Cristian Villar es un comerciante con 16 años de trayectoria en el rubro de las frutas y verduras. En una breve charla con La Voz del Pueblo explicó cómo hace para sostener un almacén en estos tiempos.
Caen las ventas
La realidad golpea con números fríos porque según Villar se registra una caída en las ventas de aproximadamente el 60 por ciento en comparación con años anteriores.
Según explicó esta situación no se debe a una elección del cliente, sino a la falta de recursos económicos y al constante aumento de la mercadería.
“La gente no tiene el suficiente recurso, o es porque aumenta mucho la mercadería”, señaló. Pero reconoce además que la competencia externa también afecta la dinámica local.
A pesar de los desafíos, Villar se mantiene firme en su identidad comercial. Con más de una década y media en el mismo lugar, su postura es clara, y es la de priorizar la calidad para que el vecino regrese, tratando de que los aumentos impacten lo menos posible en el bolsillo de la gente, aunque a veces sea una tarea casi imposible.
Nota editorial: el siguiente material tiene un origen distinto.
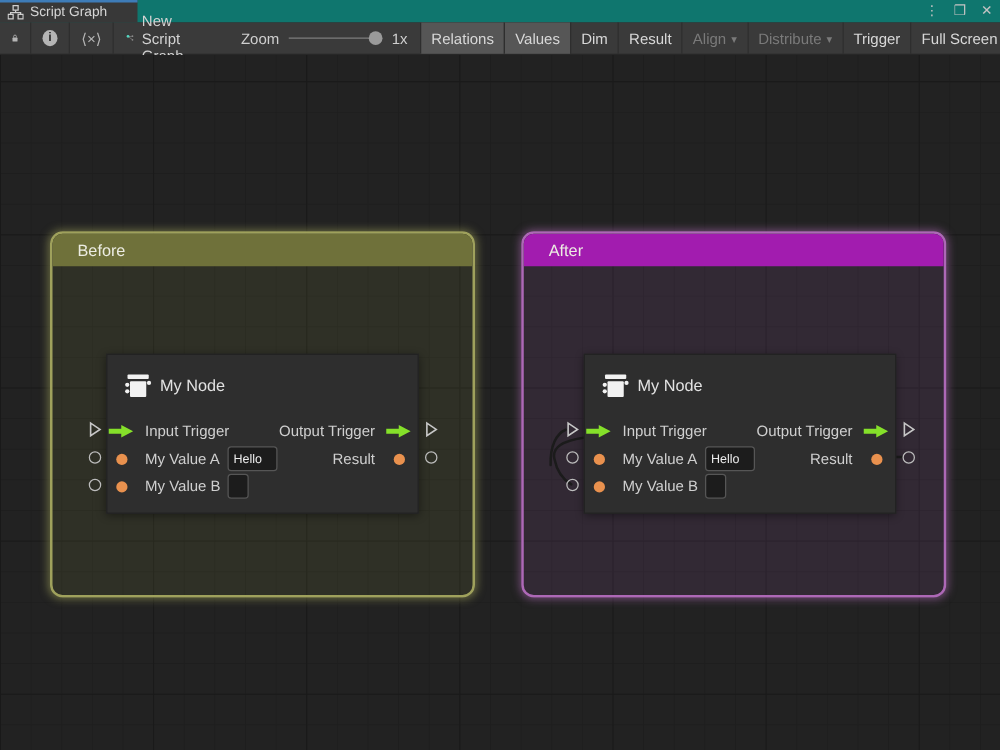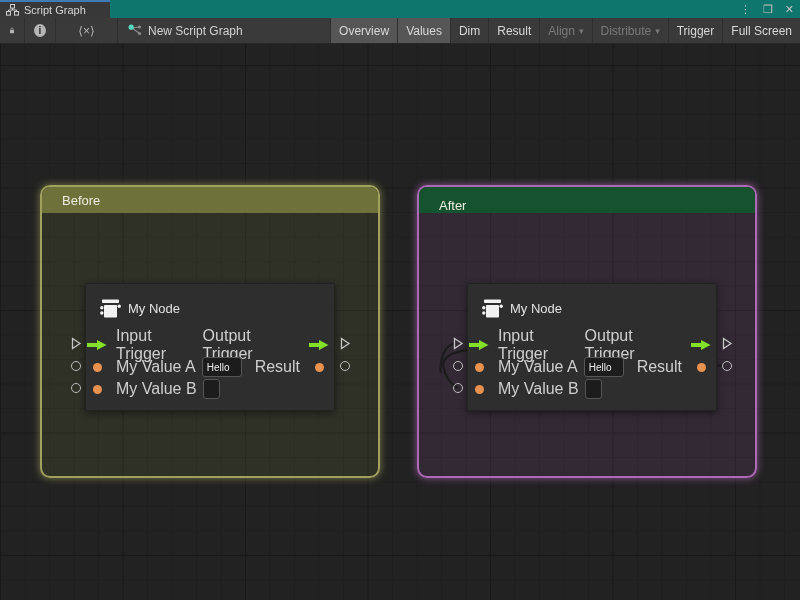"Zoom" div.zoom-wrap { html: none -> <div> <span>Zoom</span> <div> <div></div> </div> <span>1x</span> </div> }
Adaptación y supervivencia
Para Cristian, la clave de la permanencia resulta ser la diversificación. El haber anexado artículos de almacén a su verdulería fue una decisión fundamental que le permite “mantenerse en pie todos los días”.
En un contexto donde las grandes superficies ofrecen una competencia feroz, su comercio apuesta a la cercanía y al conocimiento de su clientela.
En cuanto a los medios de pago, Villar se adapta a la necesidad del cliente y acepta efectivo, tarjeta de débito y crédito, a pesar de las demoras que implican los depósitos bancarios y la inflación.
“Uno tiene que adaptarse a la situación que hay”, afirmó. Y explicó que busca todas las formas posibles de ofrecer promociones y facilidades para que el vecino pueda llevarse su mercadería.
La calidad y su costo
Uno de los puntos más sensibles de su testimonio es la percepción del precio. Cristian es consciente de que algunos lo tildan de ser el comerciante “más caro del pueblo”, una etiqueta que rechaza basándose en la calidad de sus productos.
Afirma que el valor real reside en que el cliente no se lleve una sorpresa negativa al llegar a su casa; y es por eso que prefiere asumir el riesgo de trabajar con productos perecederos exigentes antes que ofrecer algo en mal estado.
“Lo que nosotros tenemos es el respeto hacia el cliente”, sostuvo. Remarcó además que tras 16 años pudo construir una clientela familiar que lo apoya y confía en su criterio.
Futuro y esperanza
Al mirar hacia adelante, el deseo de Villar trasciende su propio mostrador. Su anhelo es que la situación general mejore, que “la gente tenga un poco más de dinero en su bolsillo” y que la economía se estabilice para beneficio de toda la comunidad.